1954年に公開された木下惠介監督・脚本による不朽の名作『二十四の瞳』です照れ



木下惠介監督にとっても主演の高峰秀子にとっても代表作であり、いわんや日本映画史上最高峰の作品と言っても過言ではないと思います。

美しい小豆島を舞台に小学校教諭の大石久子(高峰秀子)が昭和3年から昭和21年にかけて激動の時代を子供たちと共に生き、その日常から感じ取られる戦争に対する理不尽さや不条理さを観る者に訴えかける映画です。

今回は俳優の演技にスポットを当てたいと思いますウインク

映画の中盤、大石先生が修学旅行中に立ち寄った食堂で元教え子と再会する場面です。

家庭の事情で食堂で働いてる教え子のまっちゃん。
そのことを知らなかった大石先生はまっちゃんに声をかけるのだけど、ちゃんと会話することなく再びしばしの別れとなります。

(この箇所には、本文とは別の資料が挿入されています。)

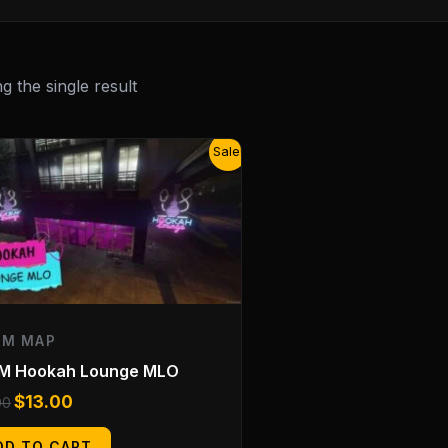
 the single result
Original
Current
Sale!
price
price
was:
is:
$25.00.
$13.00.
EM MAP
eM Hookah Lounge MLO
$
13.00
00
DD TO CART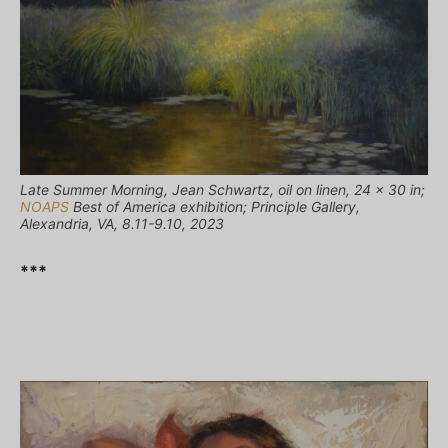
Late Summer Morning, Jean Schwartz, oil on linen, 24 x 30 in;
NOAPS
Best of America exhibition; Principle Gallery,
Alexandria, VA, 8.11-9.10, 2023
***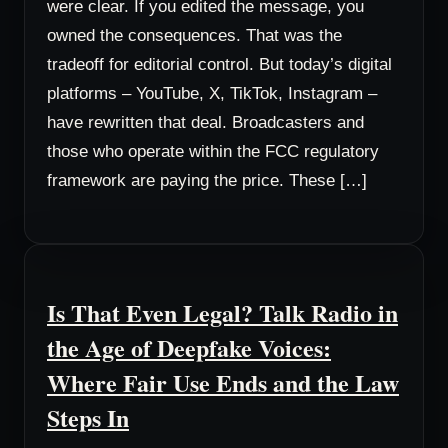
were clear. If you edited the message, you
owned the consequences. That was the
tradeoff for editorial control. But today’s digital
platforms – YouTube, X, TikTok, Instagram –
have rewritten that deal. Broadcasters and
those who operate within the FCC regulatory
framework are paying the price. These […]
Is That Even Legal? Talk Radio in
the Age of Deepfake Voices:
Where Fair Use Ends and the Law
Steps In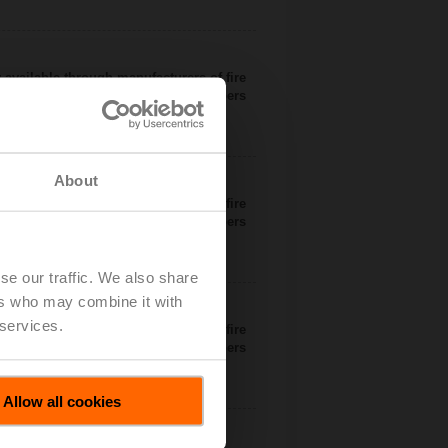
 available through manufacturers of fire
dampers
About
 available through manufacturers of fire
dampers
se our traffic. We also share
ers who may combine it with
 services.
 available through manufacturers of fire
dampers
Allow all cookies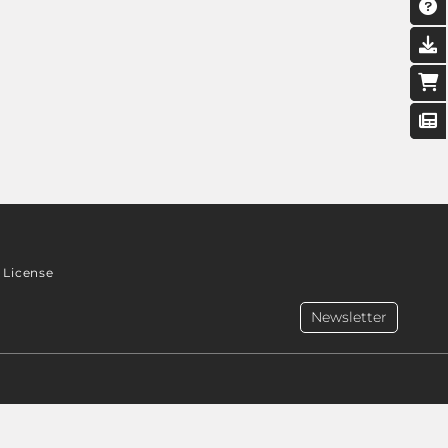
License
Newsletter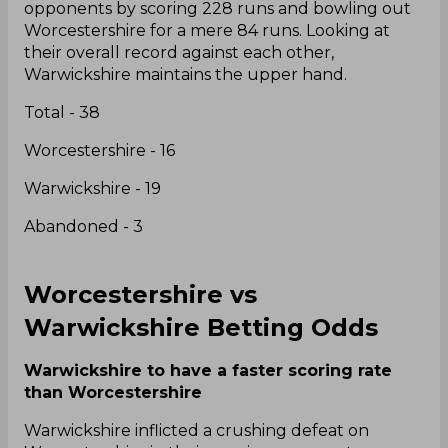
opponents by scoring 228 runs and bowling out
Worcestershire for a mere 84 runs. Looking at
their overall record against each other,
Warwickshire maintains the upper hand.
Total - 38
Worcestershire - 16
Warwickshire - 19
Abandoned - 3
Worcestershire vs
Warwickshire Betting Odds
Warwickshire to have a faster scoring rate
than Worcestershire
Warwickshire inflicted a crushing defeat on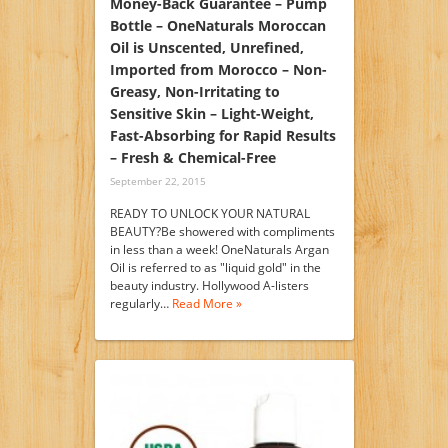
Money-Back Guarantee – Pump
Bottle – OneNaturals Moroccan
Oil is Unscented, Unrefined,
Imported from Morocco – Non-
Greasy, Non-Irritating to
Sensitive Skin – Light-Weight,
Fast-Absorbing for Rapid Results
– Fresh & Chemical-Free
September 22, 2015
READY TO UNLOCK YOUR NATURAL
BEAUTY?Be showered with compliments
in less than a week! OneNaturals Argan
Oil is referred to as "liquid gold" in the
beauty industry. Hollywood A-listers
regularly…
Read More »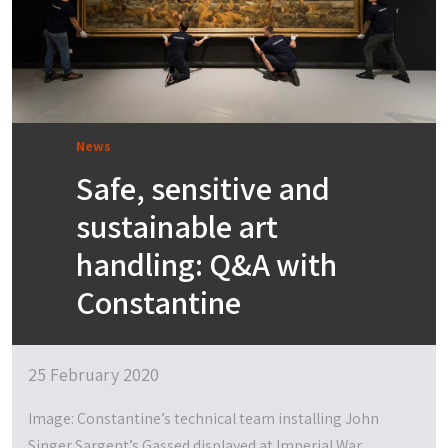
News
Safe, sensitive and
sustainable art
handling: Q&A with
Constantine
25 February 2020
Image: Constantine’s technical team installing John
Singer Sargent’s Gassed displayed at Imperial War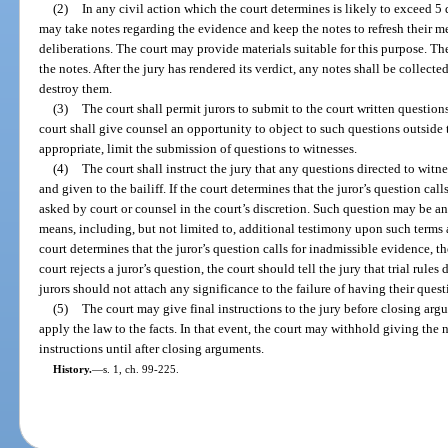
(2)
In any civil action which the court determines is likely to exceed 5 d
may take notes regarding the evidence and keep the notes to refresh their m
deliberations. The court may provide materials suitable for this purpose. Th
the notes. After the jury has rendered its verdict, any notes shall be collecte
destroy them.
(3)
The court shall permit jurors to submit to the court written questions
court shall give counsel an opportunity to object to such questions outside 
appropriate, limit the submission of questions to witnesses.
(4)
The court shall instruct the jury that any questions directed to witn
and given to the bailiff. If the court determines that the juror’s question ca
asked by court or counsel in the court’s discretion. Such question may be a
means, including, but not limited to, additional testimony upon such terms an
court determines that the juror’s question calls for inadmissible evidence, th
court rejects a juror’s question, the court should tell the jury that trial rul
jurors should not attach any significance to the failure of having their ques
(5)
The court may give final instructions to the jury before closing argu
apply the law to the facts. In that event, the court may withhold giving th
instructions until after closing arguments.
History.
—
s. 1, ch. 99-225.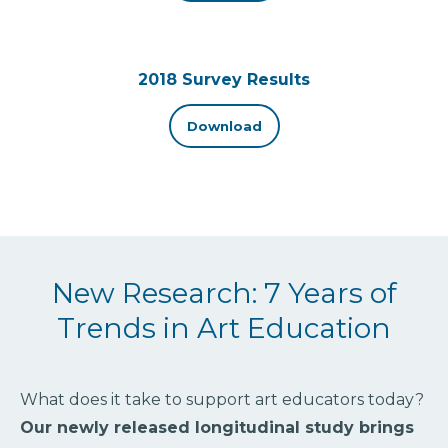
2018 Survey Results
Download
New Research: 7 Years of
Trends in Art Education
What does it take to support art educators today?
Our newly released longitudinal study brings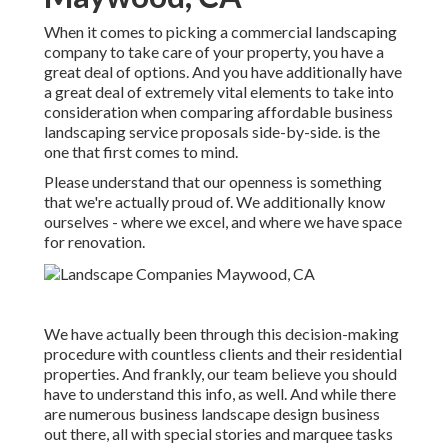
When it comes to picking a commercial landscaping
company to take care of your property, you have a
great deal of options. And you have additionally have
a great deal of extremely vital elements to take into
consideration when comparing affordable business
landscaping service proposals side-by-side. is the
one that first comes to mind.
Please understand that our openness is something
that we're actually proud of. We additionally know
ourselves - where we excel, and where we have space
for renovation.
We have actually been through this decision-making
procedure with countless clients and their residential
properties. And frankly, our team believe you should
have to understand this info, as well. And while there
are numerous business landscape design business
out there, all with special stories and marquee tasks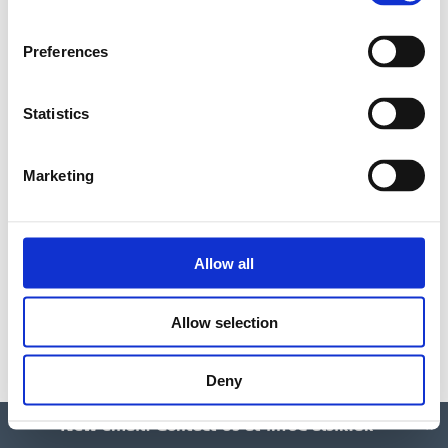
optimal effect. Then experience a pleasant
massage and body wrap + Amazing Space Mini
Preferences
Facial or a wonderful foot/leg treatment.
Statistics
Single
90 min./DKK 1495
Marketing
Couple
90 min/DKK 2990
Allow all
Amazing Space tea and snacks are served for all
spa suite treatments. Option to purchase
Allow selection
additional champagne, smoothies and various
snacks.
Deny
New email: Contact us at
info@alsik.dk
x
BOOK ONLINE: SINGLE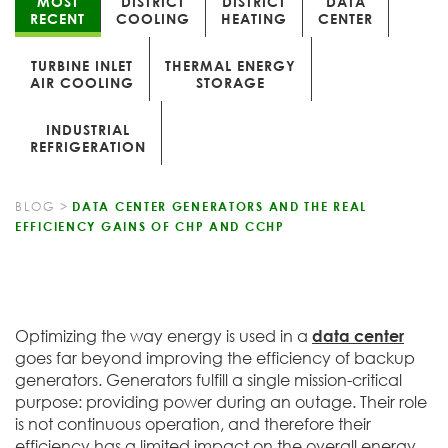
MOST
DISTRICT
DISTRICT
DATA
RECENT
COOLING
HEATING
CENTER
TURBINE INLET
THERMAL ENERGY
AIR COOLING
STORAGE
INDUSTRIAL
REFRIGERATION
BLOG
>
DATA CENTER GENERATORS AND THE REAL
EFFICIENCY GAINS OF CHP AND CCHP
Optimizing the way energy is used in a
data center
goes far beyond improving the efficiency of backup
generators. Generators fulfill a single mission-critical
purpose: providing power during an outage. Their role
is not continuous operation, and therefore their
efficiency has a limited impact on the overall energy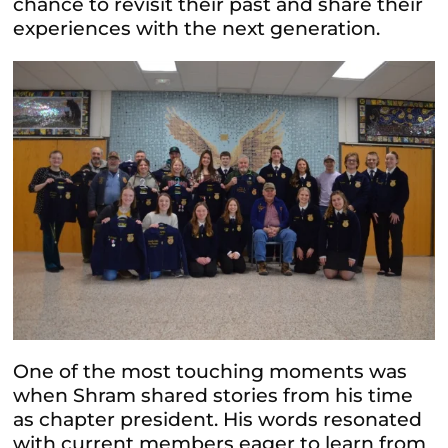
chance to revisit their past and share their
experiences with the next generation.
One of the most touching moments was
when Shram shared stories from his time
as chapter president. His words resonated
with current members eager to learn from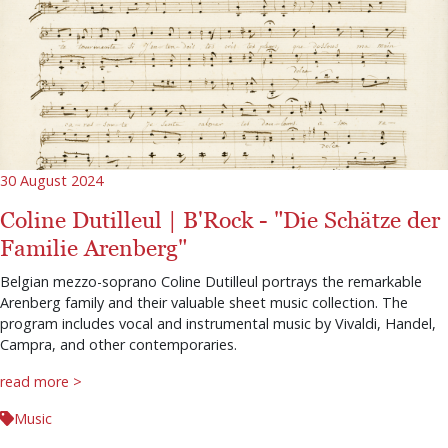
30 August 2024
Coline Dutilleul | B'Rock - "Die Schätze der
Familie Arenberg"
Belgian mezzo-soprano Coline Dutilleul portrays the remarkable
Arenberg family and their valuable sheet music collection. The
program includes vocal and instrumental music by Vivaldi, Handel,
Campra, and other contemporaries.
read more >
Music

言葉ではあらわせないまっちゃんに対する大石先生の心情が高峰秀子の僅かな表情の動きから観客の心にも伝わってきます。

そして食堂の女将役の浪花千栄子です。

愛想良い商売人の顔と、裏では厳しい雇い主である顔を巧みに使い分けます。
二つの顔を自在に操る鬼気とした演技に度肝を抜かれます。

別れたあと店の裏から出て、泣きながら船を見送るまっちゃんの姿にこちらも涙せずにいられません。





シンプルでオーソドックスなカメラワークが、大石先生とまっちゃんの言葉無き会話を想像させてくれます。

高峰秀子と浪花千栄子という対照的な二人の大女優。

映像における演技とはこういうものですという木下惠介監督の揺るぎ無い演出心情を感じますネ。

テンポ良いスピーディーな展開に見慣れている現在の観客にとっては長く感じられる映画かもしれないけど、心を映像で描くという、日本人ならではの映画的表現を感じられます。